Cynthia Rylant, author of more than 100 books for young people, was born June 6, 1954, in Hopewell, Virginia, and raised in southern West Virginia. The daughter of John T. and Leatrel Smith, Rylant uses her mother’s maiden name as her pen name. She received a B.A. degree from Morris Harvey College (now University of Charleston), an M.A. from Marshall University, and an M.L.S. from Kent State University. She attributes her experiences growing up in West Virginia as the wellspring of her writing.
From ages four to eight, Rylant lived with her grandparents in rural Raleigh County, an experience celebrated in her Caldecott Honor-winning books When I Was Young in the Mountains (1982) and The Relatives Came (1985). Her first book of poetry, Waiting to Waltz (1984), draws upon the 10 years she spent living with her mother in the nearby town of Beaver. Rylant lives today in Oregon.
Her published works include picture books, short stories, poetry collections, nonfiction, and novels. Rylant has written more than 20 books in her popular Henry and Mudge series for young readers.

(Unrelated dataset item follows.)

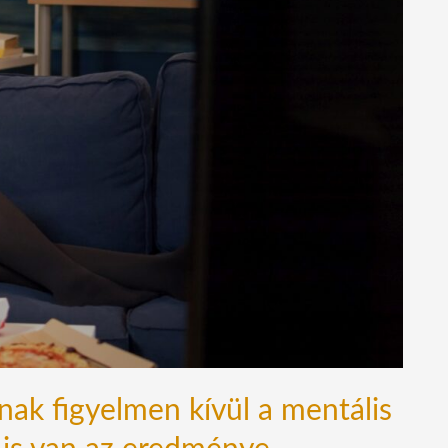
ak figyelmen kívül a mentális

Written in a style described as spare, lyrical, and honest, her work has won every major award in the field of children’s literature. A Fine White Dust was named a Newbery Honor Book in 1987. Appalachia: The Voices of Sleeping Birds won the 1991 Boston Globe-Horn Book Award for nonfiction. Missing May was awarded the Boston Globe-Horn Book Award for children’s fiction in 1992 and the John Newbery Medal in 1993.